Analysis of differentially expressed genes (DEGs) between the subclusters 0–1 and 0–2 revealed that CREG1, CCBE1, and NODAL were significantly upregulated in subcluster 0–2 (Fig. 4f). Notably, the cellular repressor of E1A-stimulated genes (CREG) has been shown to be a vascular remodeling mediator and its overexpression inhibits the proliferation of vascular SMCs while promoting their differentiation32,33. In addition, the interaction between CREG1 and the cytolytic component Sect. 8 promotes the differentiation of ES cells into cardiomyocytes and is essential for assembling intercellular connections34. This suggests that CREG1 may be an important transcription factor that regulates cardiac lineage commitment. The collagen- and calcium-binding EGF-like domains 1 (CCBE1) is a secreted protein that enhances VEGF-C signaling and is critical for lymphangiogenesis during development.
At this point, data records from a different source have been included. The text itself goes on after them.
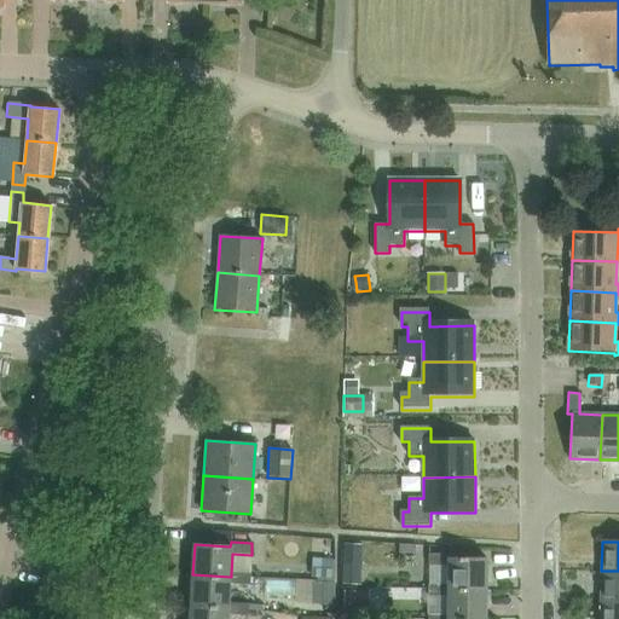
[(345,544),(343,585),(362,585),(363,545),(345,544)]
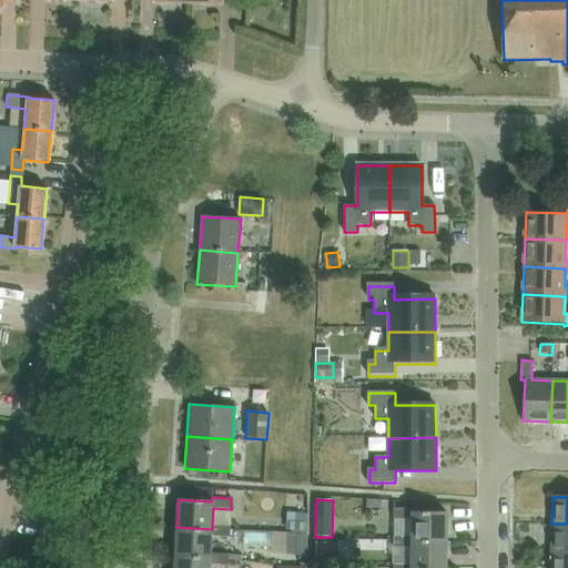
[(393,510),(393,520),(411,520),(411,537),(411,541),(447,543),(447,514),(413,514),(413,510),(393,510)]
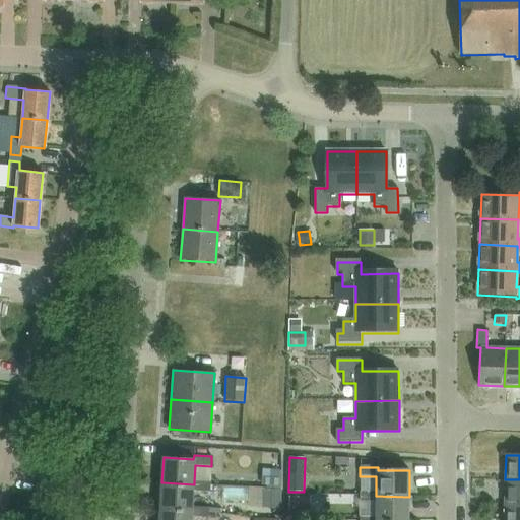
[(263,469),(262,485),(278,486),(279,470),(263,469)]
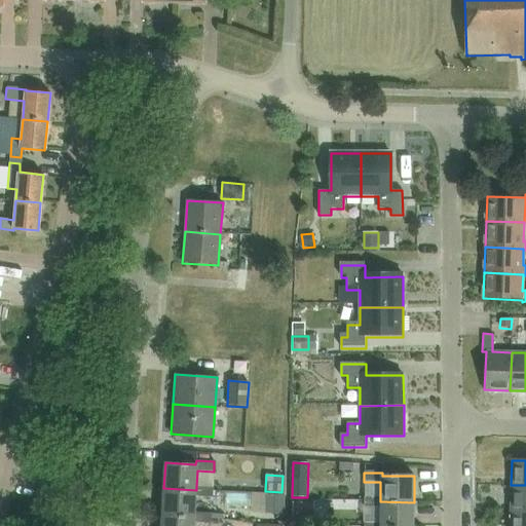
[(525,485),(511,485),(511,511),(525,511),(525,485)]
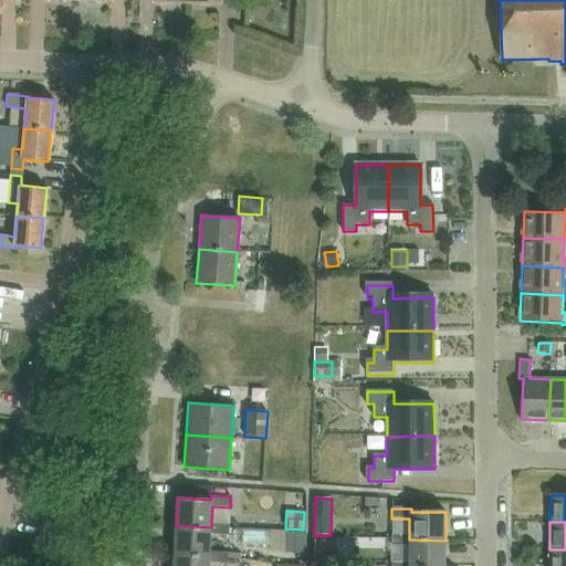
[(176,525),(175,554),(210,555),(210,552),(211,533),(228,534),(229,524),(211,524),(211,527),(176,525)]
It has recently been found to be required for the differentiation of embryonic stem cell-derived early cardiac precursor lineages35. NODAL was originally considered a mesoderm inducer in vertebrates36, but recent findings indicate its close relationship with proper cardiac specification and differentiation. Disruption of Nodal/TGFβ pathway signal can lead to abnormal cardiac and endoderm development37. Based on the above information, we speculate that CREG1, CCBE1, and NODAL are important genes that control cardiac lineage commitment from early mesodermal precursor cells.
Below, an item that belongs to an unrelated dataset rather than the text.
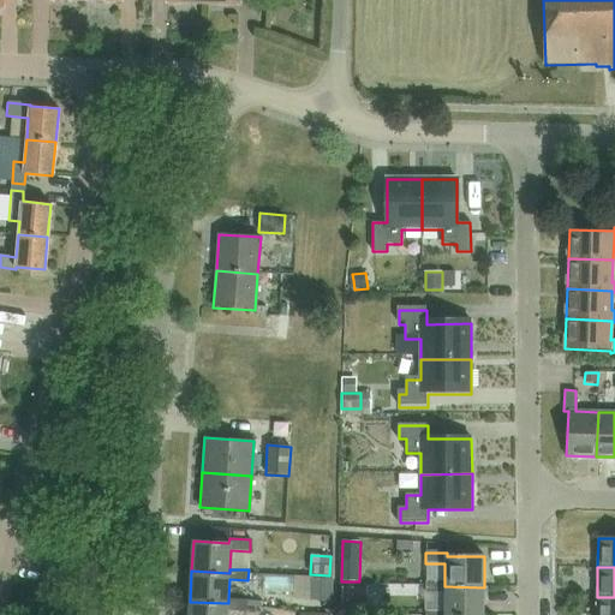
[(314,577),(293,575),(292,592),(292,599),(333,601),(333,579),(314,578),(314,577)]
To further identify regulators of cardiomyocyte differentiation, we performed single-cell regulatory network interference and clustering (SCENIC) analysis38, which identifies differential expression of regulons (transcription factors and their putative direct targets). Analysis of the regulons enriched in subclusters 0–1, 0–2, and 6 showed that although some regulons (including ARNTL2, NFIA, ZNF649) are shared among these three clusters, there are differentially expressed regulons in each cluster (Fig. 4g). Especially the transcription factors of the HOX family, including HOXB3, HOXA2, HOXD4, HOXD3, and HOXC5, are activated in cluster 6, as HOX proteins are required during heart development39. PPARA, which belongs to the PPAR family, is also activated in cluster 6. This family consists of three members, PPARα, PPARβ (also called PPARb/d or PPARδ), and PPARγ40. PPARα is found in different cardiomyocytes and is known to be essential for cardiac energy metabolism16,41. Another transcription factor expressed in 6, ZIC2, was identified in a genome-wide CRISPR-knockout screen for cardiac differentiation from hESCs and has been proven to be a key gene in determining cardiac progenitor cell fate during human cardiogenesis42. Xiong et al. suggested that Lim homeobox transcription factor 1α (LMX1A)may be involved in the process of limonin-mediated cardiac repair following myocardial infarction43. The transcription factor Forkhead box G1 (FOXG1), a nuclear-cytosolic transcription factor expressed in the developing nervous system, is essential for forebrain development11,44. Nuclear receptor subfamily 2, group F, member 2 (NR2F2) encodes the key nuclear receptor COUP-TF2, whose altered expression is associated with cardiovascular diseases, especially atherosclerosis and congenital heart defects (CDH)45. However, the exact roles of subgroup 6 specific TFs in human cardiac lineage commitment warrant further investigation.

FOXA2, FOXG1, and FOXI3 are activated in subclusters 0–2 or 6. The forkhead box (FOX) proteins constitute a prominent family of transcription factors involved in a wide range of cellular processes. FOXA2 plays a key role in embryonic patterning and endoderm formation, and also regulates normal heart development46. FOXG1, a transcription factor that controls the proliferation of neural progenitor cells during brain development, was recently found to regulate epicardial proliferation47. FOXI3 is a regulator of ectodermal development48. Based on the above information, we hypothesize that transcription factors FOXA2 and FOXG1 are potentially significant in the cardiomyocyte differentiation process, warranting further exploration.